Everyone complains that ISIS is more a threat, that they're oh so scary and dangerous, because of this. And I can only find it darkly amusing, because the harder the maslos of the world say that ISIS is a greater threat now that it was before, the more they are wrong and the dumber they look.
It's provable fact that this is a strategy of weakness and desperation, born of the inability to accomplish the goals they originally set out for, trying to stay relevant in a world that's turned against them and as they see their final impotence approach. How?
It's all going the same way that the white supremacists went.
First there was the Ku Klux Klan; they were large, scary, organized, with titles and leadership and members and money. They rose and fell with the times and the perceived need a few times. But people stopped tolerating them eventually. Because they were organized, they were vulnerable. A line of command is a line of responsibility, moral and legal. A leader is one who, when removed, leaves the rest of the organization weaker for their absence. And the power-grabbers all moved in too as the pressure mounted, and there was schism and collapse.

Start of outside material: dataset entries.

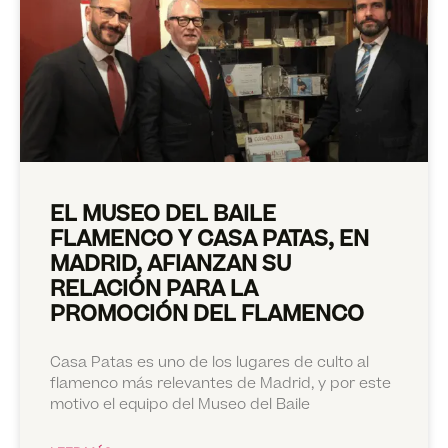
EL MUSEO DEL BAILE
FLAMENCO Y CASA PATAS, EN
MADRID, AFIANZAN SU
RELACIÓN PARA LA
PROMOCIÓN DEL FLAMENCO
Casa Patas es uno de los lugares de culto al
flamenco más relevantes de Madrid, y por este
motivo el equipo del Museo del Baile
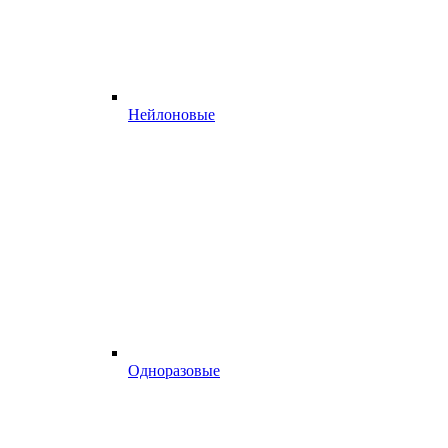
Нейлоновые
Одноразовые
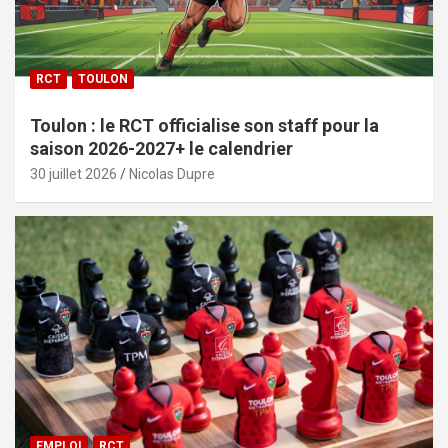
RCT
TOULON
Toulon : le RCT officialise son staff pour la
saison 2026-2027+ le calendrier
30 juillet 2026
Nicolas Dupre
EMPLOI
RCT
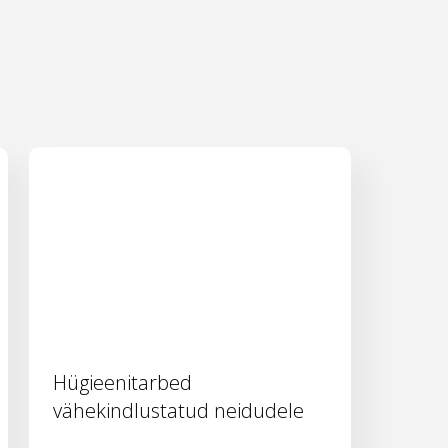
Hügieenitarbed
vähekindlustatud neidudele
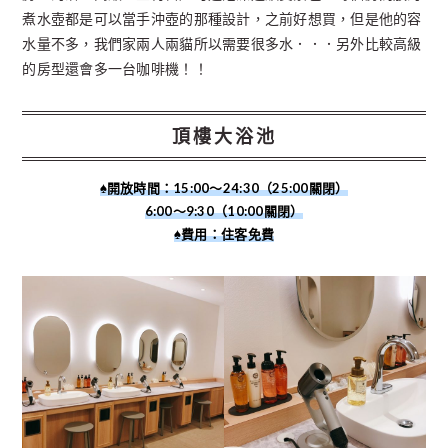
煮水壺都是可以當手沖壺的那種設計，之前好想買，但是他的容
水量不多，我們家兩人兩貓所以需要很多水．．．另外比較高級
的房型還會多一台咖啡機！！
頂樓大浴池
♠︎開放時間：
15:00～24:30（25:00關閉）
6:00～9:30（10:00關閉）
♠︎費用
：
住客免費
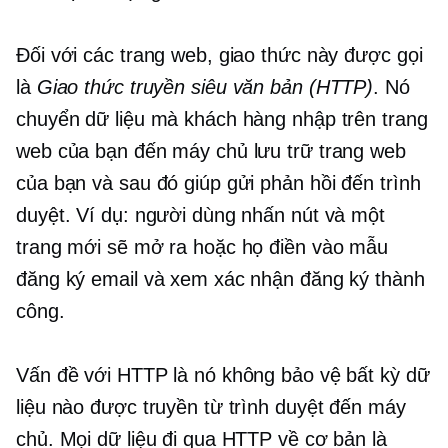
Đối với các trang web, giao thức này được gọi
là
Giao thức truyền siêu văn bản (HTTP)
. Nó
chuyển dữ liệu mà khách hàng nhập trên trang
web của bạn đến máy chủ lưu trữ trang web
của bạn và sau đó giúp gửi phản hồi đến trình
duyệt. Ví dụ: người dùng nhấn nút và một
trang mới sẽ mở ra hoặc họ điền vào mẫu
đăng ký email và xem xác nhận đăng ký thành
công.
Vấn đề với HTTP là nó không bảo vệ bất kỳ dữ
liệu nào được truyền từ trình duyệt đến máy
chủ. Mọi dữ liệu đi qua HTTP về cơ bản là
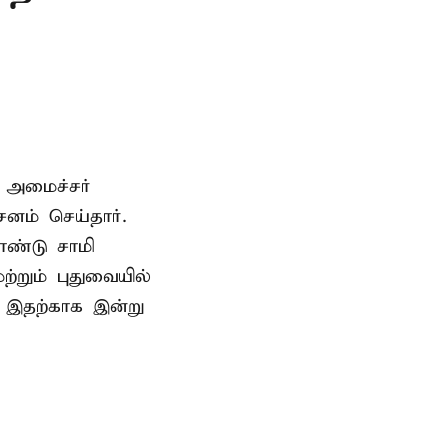
 அமைச்சர்
ம் செய்தார்.
ண்டு சாமி
்றும் புதுவையில்
. இதற்காக இன்று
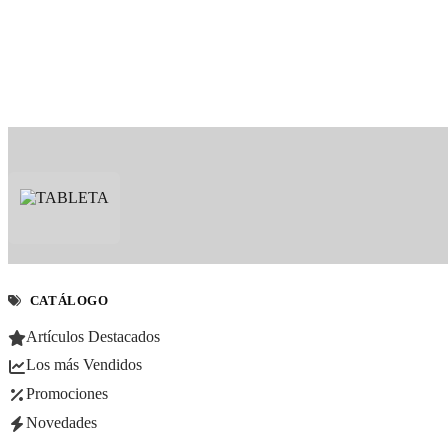
CATÁLOGO
Artículos Destacados
Los más Vendidos
Promociones
Novedades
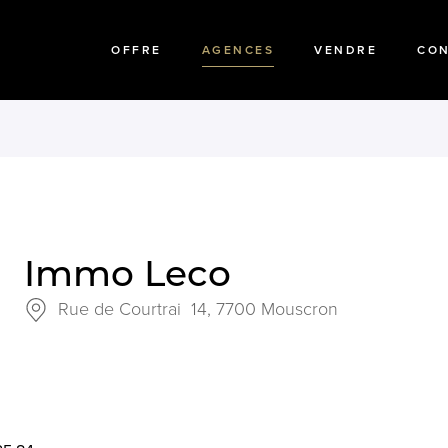
OFFRE
AGENCES
VENDRE
CO
Immo Leco
Rue de Courtrai 14,
7700 Mouscron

Many groups followed in the wake of it all. Many even named themselves the Klan, and today there are a dozen or more "Klans", most of which are opposed to each other. They were and are dangerous to those who cross their paths on an individual level, but incapable of the massive campaigns of oppression and murder that their forerunner was.
The next to become of true account was the Aryan Nations, in the early '80s. They had a new ideology, Christian Identity, and a new concept, brought to them ironically by someone not of their group who had suffered his own defeats in the traditional area. (It is to this man, Louis Beam, that we owe the very phrase "lone wolves" we use to describe what goes on today, and it is his playbook of "leaderless resistance" that describes how this is all happening.) There would be a central core, but only tenuous ties. They would bring many groups together, forge links, but not command. Encouragement and basic informational help would be offered, but no one would ask and no one would tell. Yet in this environment, less got done, because nobody had to do it. There was plenty of talking a good game, but the scale of action shrank drastically. From lynching and church bombing that was so endemic it passed almost without comment, they were reduced to the occasional murder, shooting up of a community center, and armored car robbery.

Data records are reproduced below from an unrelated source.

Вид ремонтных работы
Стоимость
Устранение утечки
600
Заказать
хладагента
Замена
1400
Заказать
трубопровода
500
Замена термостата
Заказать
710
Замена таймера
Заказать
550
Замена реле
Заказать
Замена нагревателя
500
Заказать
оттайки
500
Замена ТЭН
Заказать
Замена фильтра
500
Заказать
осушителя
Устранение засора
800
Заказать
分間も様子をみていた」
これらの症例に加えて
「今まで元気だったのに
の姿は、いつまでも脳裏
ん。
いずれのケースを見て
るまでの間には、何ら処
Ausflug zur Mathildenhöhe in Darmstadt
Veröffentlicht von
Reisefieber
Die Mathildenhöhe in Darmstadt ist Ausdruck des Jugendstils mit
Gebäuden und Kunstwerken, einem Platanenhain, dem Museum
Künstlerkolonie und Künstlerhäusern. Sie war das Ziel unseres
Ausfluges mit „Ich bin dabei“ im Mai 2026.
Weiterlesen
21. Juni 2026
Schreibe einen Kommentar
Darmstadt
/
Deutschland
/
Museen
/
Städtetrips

Then in the '90s, at the seeming height of their power, their effectiveness suddenly started to wane even as their reach seemingly grew. They were everywhere. But doing little. It began to tell. They started to fissure under increased law enforcement pressure and reduced recruitment in reaction to their "successes" in the late '80s. In 2000 Aryan Nations broke, and never recovered. Like the Klan, there are many remainders, fighting mostly over who is truly Aryan Nations, many of them existing as little more than a website and perhaps a dozen people, and all of them accomplishing little.
There will be no race war, no glorious victory on the field of battle. The dream is dead and the dreamer crippled. All that is left is mindless violence, spastic, uncoordinated, and ultimately small in scope. It is a violence born of hopelessness, not in any sense that there was no hope for the doer, but that there is no hope for it to have meaning, no hope for it accomplish anything. It is violence born of the realization that all they have taken upon themselves and all they stand for will be nullified, and so in a nihilistic last stand they try to nullify a few other people before they too see the sum effort and meaning of their lives come to nothing.
Change a few names and dates and you have the history of Islamic terrorism, from Islamic Jihad to al-Qaeda to Daesh. We're watching these stages play out before our eyes.